The tariffs caused reallocation within the U.S. economy, with manufacturing output increasing overall, especially in nonadvanced durable goods, while advanced manufacturing declined. Other sectors like construction, agriculture, and mining contracted, highlighting uneven impacts across industries.
Although markets recovered by quarter end due to investor expectations that tariff threats might be softened ("TACO trade"), bond and currency markets remained cautious. Analysts expect that the delayed economic impact of tariffs will slow global growth into late 2025, with recovery more likely in 2026 if trade tensions ease. Investors are advised to focus on long-term views due to ongoing uncertainties.
In the midst of these developments, U.S. President Donald Trump confirmed higher U.S. tariffs, signing an executive order increasing tariffs on all Canadian goods not covered by the U.S.-Mexico-Canada trade agreement to 35% from 25%. U.S. President Trump also announced fresh tariffs on Canada and several other countries. Imports from countries with trade surpluses with the U.S. face duties of 15% or higher.

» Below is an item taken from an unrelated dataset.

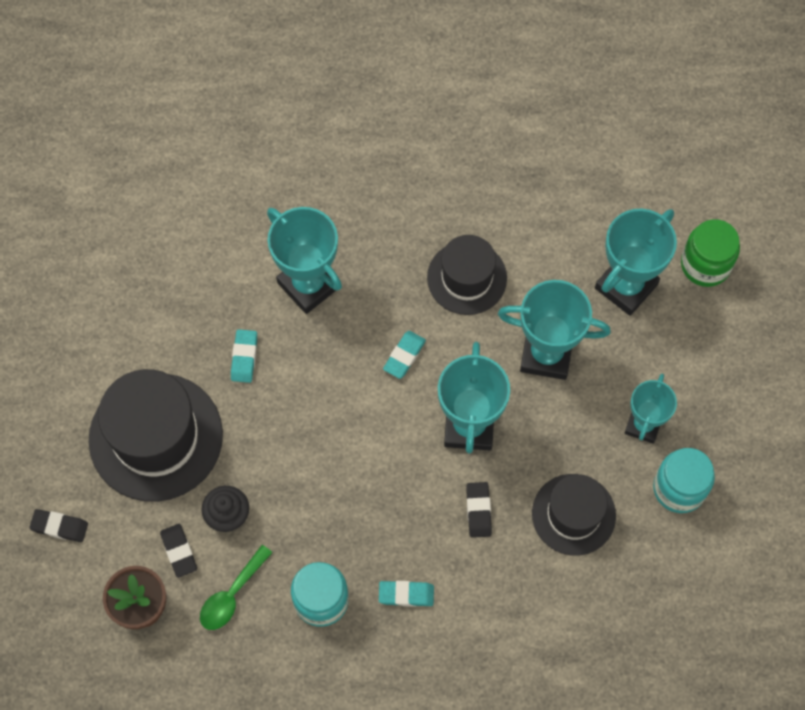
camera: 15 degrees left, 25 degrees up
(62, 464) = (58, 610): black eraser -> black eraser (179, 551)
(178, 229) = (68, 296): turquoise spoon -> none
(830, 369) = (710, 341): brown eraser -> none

Asian stocks fell on Friday, and major markets in Europe are down sharply in negative territory. U.S. President Donald Trump asked 17 major global pharmaceutical companies to lower drug prices in the U.S., and West Texas Intermediate Crude oil futures are down 0.56%.
Despite these challenges, some companies are thriving. Enbridge, Inc. reaffirmed its distributable cash flow and adjusted EBITDA guidance for the full-year 2025. Magna International Inc. revised upward its full-year earnings outlook to $1.35 to $1.55 per share. TELUS Corp. announced a plunge in net income attributable to common shares for the second quarter.
A report on Canadian manufacturing activity is due from S&P Global at 9:30 AM ET. Silver futures are lower by 0.51%, and gold futures are down 0.06%. Chinese manufacturing activity returned to contractionary territory in July. Canadian and U.S. futures are lower at present.
In summary, U.S. tariffs in Q2 2025 contributed to heightened market volatility, increased global recession risk, significant negative impacts on Canada and China’s economies, mixed effects for Europe, and notable structural shifts in U.S. industry, all underlining the complex and far-reaching influence of escalating protectionism on global markets.
- The sharp rise in U.S. tariffs, leading to a global recession risk, has significant implications for various sectors, as demonstrated by the impact on the Canadian manufacturing industry, with an estimated contraction of 2.1% in the long run.
- In the realm of finance, the decision by some companies like Enbridge, Inc. and Magna International Inc. to revise their earnings outlooks, despite the ongoing tariff uncertainties, underscores the resilience of certain industries amidst global protectionist policies.